_What is being asked_: Reproduce word for word the section of the post on the car's engine that starts at "The current system" and ends at "pump timing afterwards.".

Source passage section start

She drives reasonably well, and the vibration I can feel at idle seems to disappear when she is out on the road, in-gear. To be honest, I cannot take her far yet, as I'm waiting for the documents to come through (subject to a separate discussion elsewhere on the forum). Overall, the engine is clean, pulls well, and starts/stops as it should. So the car lives.....
A chirp from the ancilliary drivebelt brought me back down to earth - I thought it might be a bit of wax that had got into the pulley grooves or back of the tensioner/idler pulleys. No such luck! That blinking TV-damper runout has come back to bite..... As far as I can tell by LED worklight and eye, whilst the engine is running, my original prognosis of TV-damper misassembly leading to runout is still true; the centre hub of the unit is fine (i.e. the crank is fine) but the outer mass is running-out like fury. It's not just "awkward", it's actually pretty f***ing bad......and the adjacent tensioner pulley just after the crankshaft is having to cope with a cyclic lateral switch in belt-run.
I'm going to measure the system again tomorrow (if I have time) just to be absolutely sure, but the plan right now is to order a better TV-damper kit (damper + washer + bolt) from Germany, and then send this one back with a grenade attached. I'm not in the business of moaning for the sake of it, but this unit was wrong from the word go, and it has caused me so much grief already, I'm not about to let it wreck all my work at this stage. It might have been cheap, but it's c***, and I wouldn't accept this in my day-job. I'm just glad that I have a reasonable idea of what I'm going to find tomorrow morning, and that the crank is not the cause, otherwise I'd be hitting the bottle right now!
The current system is fine to run around the place and keep the car moving, and I think (based on my recent experience) that I can swap the TV-dampers without upsetting the timing too badly - I'll probably overcheck the dynamic pump timing afterwards.

Source passage section end
The data section start

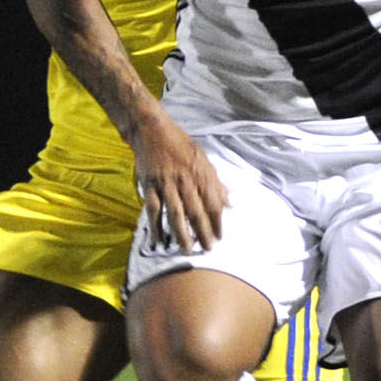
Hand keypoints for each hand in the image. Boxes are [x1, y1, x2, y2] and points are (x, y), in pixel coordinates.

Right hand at [130, 114, 227, 253]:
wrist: (152, 130)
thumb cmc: (180, 145)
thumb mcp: (204, 159)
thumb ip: (216, 183)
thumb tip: (230, 203)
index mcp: (201, 173)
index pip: (213, 202)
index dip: (218, 222)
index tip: (220, 237)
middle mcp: (186, 179)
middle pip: (196, 211)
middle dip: (203, 232)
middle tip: (207, 249)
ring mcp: (167, 183)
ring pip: (176, 213)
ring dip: (182, 233)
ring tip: (187, 250)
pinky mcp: (150, 185)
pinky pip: (153, 210)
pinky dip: (156, 226)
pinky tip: (160, 241)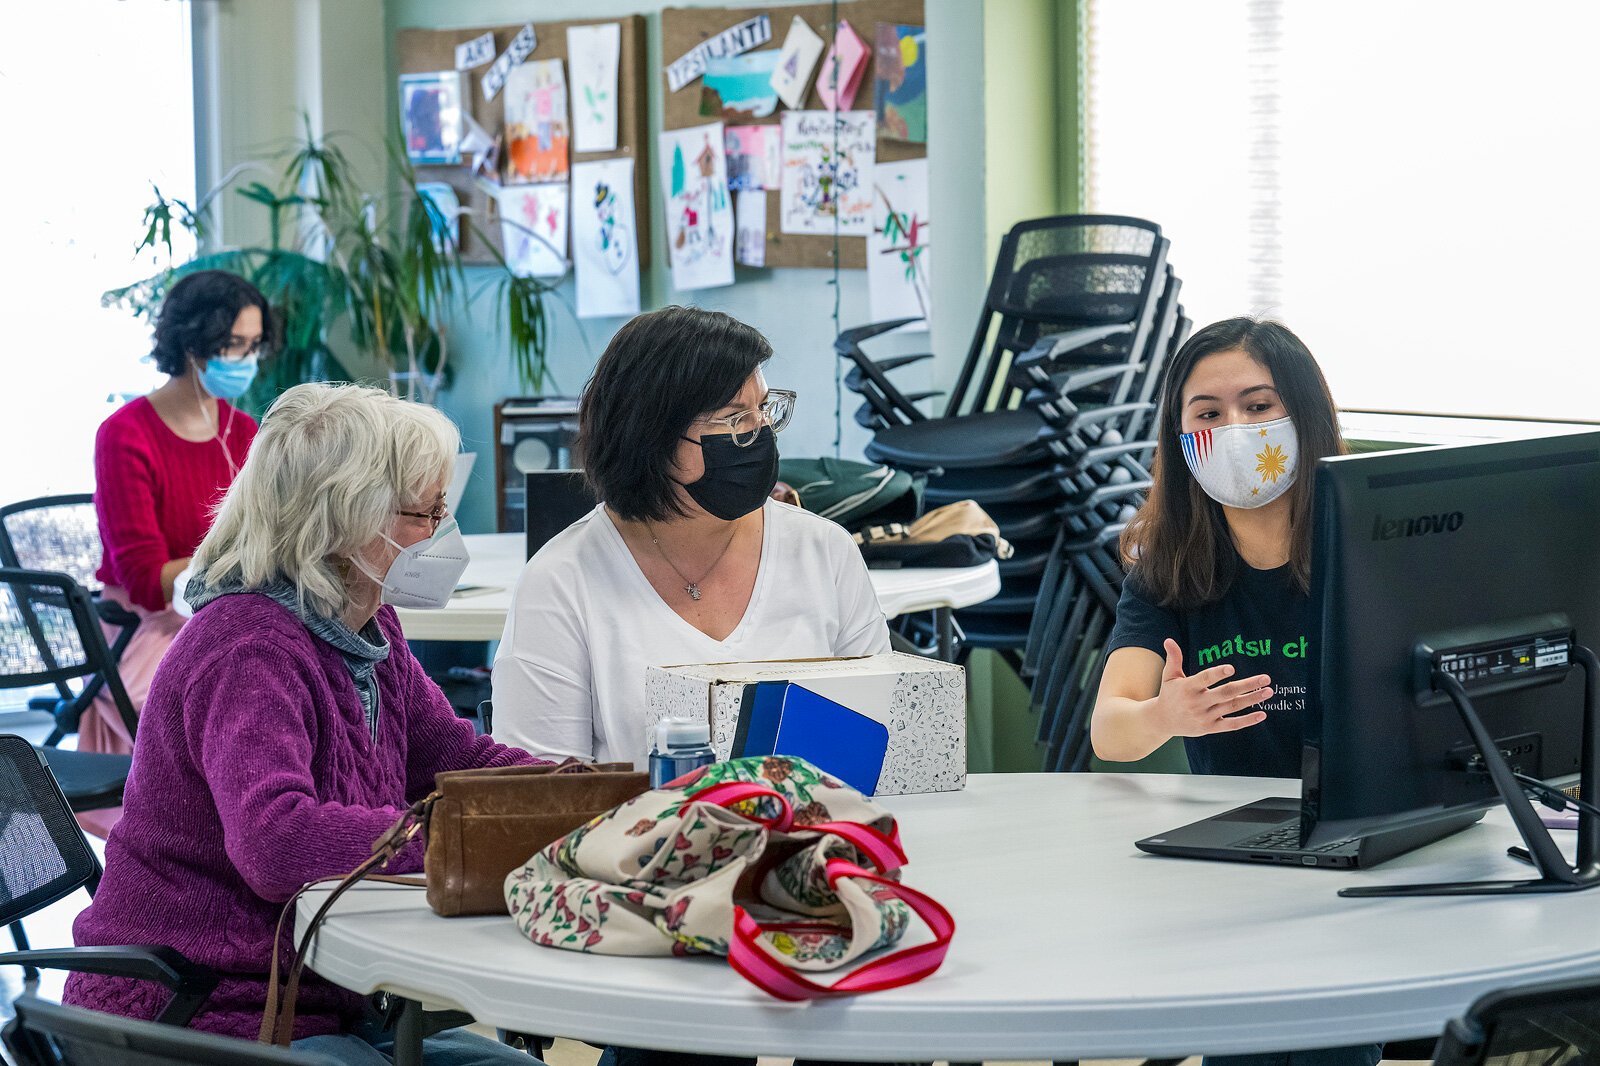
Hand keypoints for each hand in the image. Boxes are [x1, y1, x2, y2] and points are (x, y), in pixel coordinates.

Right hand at [1151, 638, 1271, 737]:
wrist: (1162, 721)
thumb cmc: (1169, 694)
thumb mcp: (1169, 676)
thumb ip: (1174, 658)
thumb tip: (1169, 639)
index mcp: (1188, 687)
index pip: (1204, 679)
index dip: (1217, 674)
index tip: (1232, 668)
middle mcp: (1197, 703)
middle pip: (1226, 693)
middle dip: (1247, 685)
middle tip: (1266, 678)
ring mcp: (1205, 717)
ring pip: (1232, 707)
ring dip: (1252, 699)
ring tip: (1268, 691)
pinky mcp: (1210, 728)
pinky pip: (1232, 725)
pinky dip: (1247, 721)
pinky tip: (1262, 714)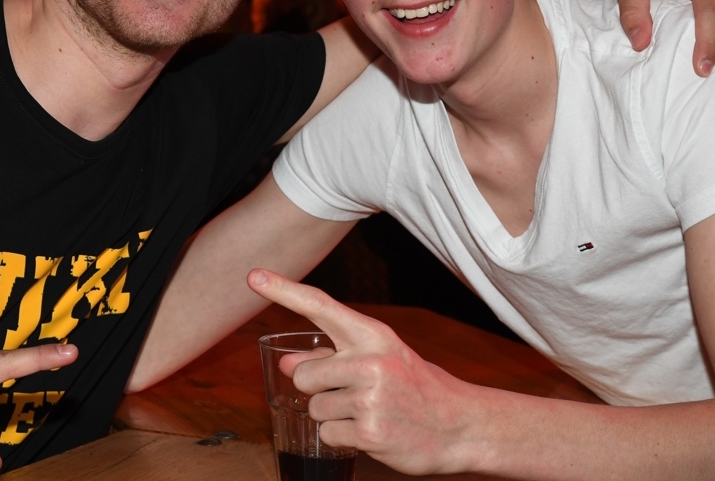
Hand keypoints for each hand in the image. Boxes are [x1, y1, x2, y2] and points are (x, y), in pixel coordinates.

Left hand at [248, 269, 480, 475]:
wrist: (460, 425)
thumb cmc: (413, 387)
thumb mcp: (379, 359)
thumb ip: (331, 357)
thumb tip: (285, 363)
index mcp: (373, 335)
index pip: (321, 306)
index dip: (284, 291)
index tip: (253, 277)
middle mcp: (371, 361)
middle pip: (304, 375)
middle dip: (318, 389)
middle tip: (354, 393)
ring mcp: (371, 397)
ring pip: (314, 408)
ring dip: (333, 416)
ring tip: (368, 412)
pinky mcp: (370, 431)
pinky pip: (328, 434)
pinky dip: (344, 438)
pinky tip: (372, 432)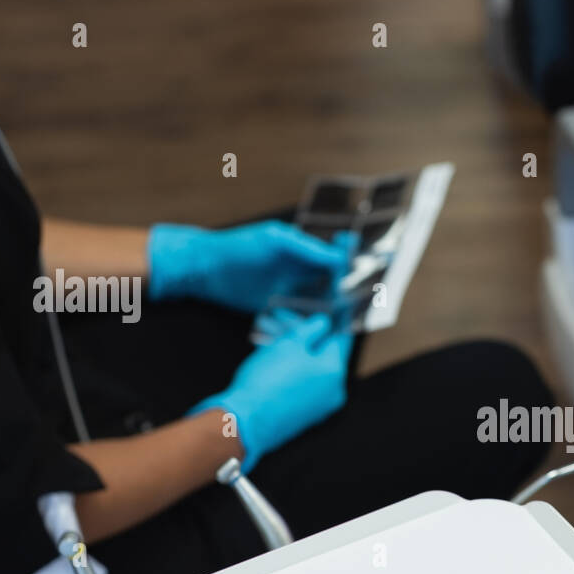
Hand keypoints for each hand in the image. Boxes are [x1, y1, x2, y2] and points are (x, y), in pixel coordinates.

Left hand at [147, 220, 358, 312]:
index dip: (351, 270)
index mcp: (302, 251)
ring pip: (315, 304)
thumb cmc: (239, 247)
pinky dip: (306, 324)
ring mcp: (286, 291)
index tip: (369, 280)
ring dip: (327, 313)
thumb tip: (337, 258)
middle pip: (328, 285)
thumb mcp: (275, 242)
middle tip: (359, 309)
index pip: (334, 261)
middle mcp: (297, 271)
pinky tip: (316, 332)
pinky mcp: (274, 308)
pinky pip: (296, 318)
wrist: (204, 268)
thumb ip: (307, 249)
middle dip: (344, 296)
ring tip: (343, 324)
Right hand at [191, 312, 351, 471]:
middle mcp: (334, 391)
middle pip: (322, 354)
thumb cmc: (267, 380)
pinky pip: (303, 387)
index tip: (317, 315)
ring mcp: (319, 406)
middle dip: (301, 336)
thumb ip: (310, 330)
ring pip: (310, 370)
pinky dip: (291, 372)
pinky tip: (271, 361)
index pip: (340, 339)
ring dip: (292, 352)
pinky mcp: (303, 416)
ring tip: (268, 338)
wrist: (247, 421)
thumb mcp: (289, 344)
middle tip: (279, 322)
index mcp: (336, 371)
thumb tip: (324, 323)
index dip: (327, 323)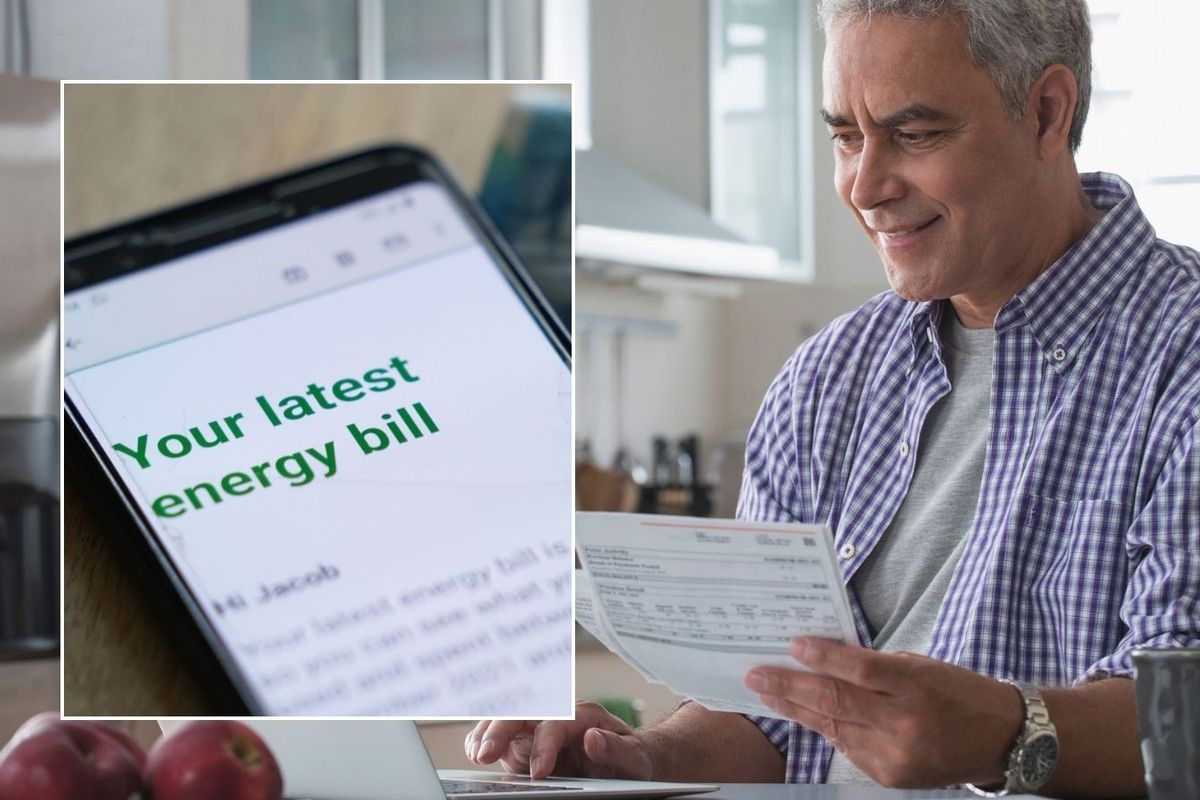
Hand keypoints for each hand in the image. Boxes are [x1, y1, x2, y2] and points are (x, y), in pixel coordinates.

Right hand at [465, 701, 653, 780]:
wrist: (628, 758)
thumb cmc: (633, 757)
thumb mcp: (635, 758)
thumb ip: (617, 749)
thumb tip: (593, 739)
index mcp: (584, 714)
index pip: (556, 724)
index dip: (544, 746)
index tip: (538, 773)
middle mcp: (558, 714)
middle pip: (523, 712)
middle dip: (501, 730)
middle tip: (485, 756)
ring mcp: (539, 725)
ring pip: (506, 719)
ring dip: (487, 733)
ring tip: (477, 755)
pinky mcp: (527, 740)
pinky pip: (500, 733)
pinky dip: (484, 738)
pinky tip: (475, 751)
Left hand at [744, 638, 1022, 787]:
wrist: (1000, 739)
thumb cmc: (957, 691)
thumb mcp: (921, 665)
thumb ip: (874, 665)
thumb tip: (822, 658)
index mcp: (915, 686)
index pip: (858, 670)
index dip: (821, 657)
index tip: (792, 645)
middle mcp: (904, 723)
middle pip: (835, 702)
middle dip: (789, 687)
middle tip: (756, 676)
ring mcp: (895, 754)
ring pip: (833, 727)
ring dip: (797, 709)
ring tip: (769, 693)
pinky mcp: (889, 776)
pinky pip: (847, 747)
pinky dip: (827, 728)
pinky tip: (805, 714)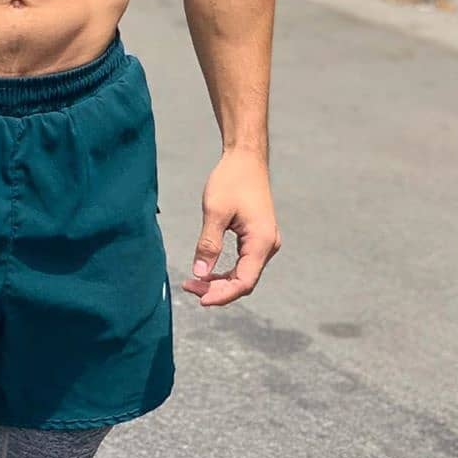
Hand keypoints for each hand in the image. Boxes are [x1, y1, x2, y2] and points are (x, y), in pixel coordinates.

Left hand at [181, 149, 280, 306]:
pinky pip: (243, 263)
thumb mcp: (215, 211)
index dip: (223, 295)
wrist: (246, 158)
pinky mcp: (258, 237)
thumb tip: (199, 274)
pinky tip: (207, 272)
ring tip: (193, 282)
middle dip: (217, 289)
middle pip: (244, 281)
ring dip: (220, 282)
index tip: (200, 299)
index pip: (244, 281)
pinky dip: (226, 271)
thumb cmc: (231, 180)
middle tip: (189, 288)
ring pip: (244, 273)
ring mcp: (265, 242)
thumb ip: (208, 244)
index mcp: (261, 241)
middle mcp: (268, 245)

The data section end

_Answer_:
The current system is fine to run around the place and keep the car moving, and I think (based on my recent experience) that I can swap the TV-dampers without upsetting the timing too badly - I'll probably overcheck the dynamic pump timing afterwards.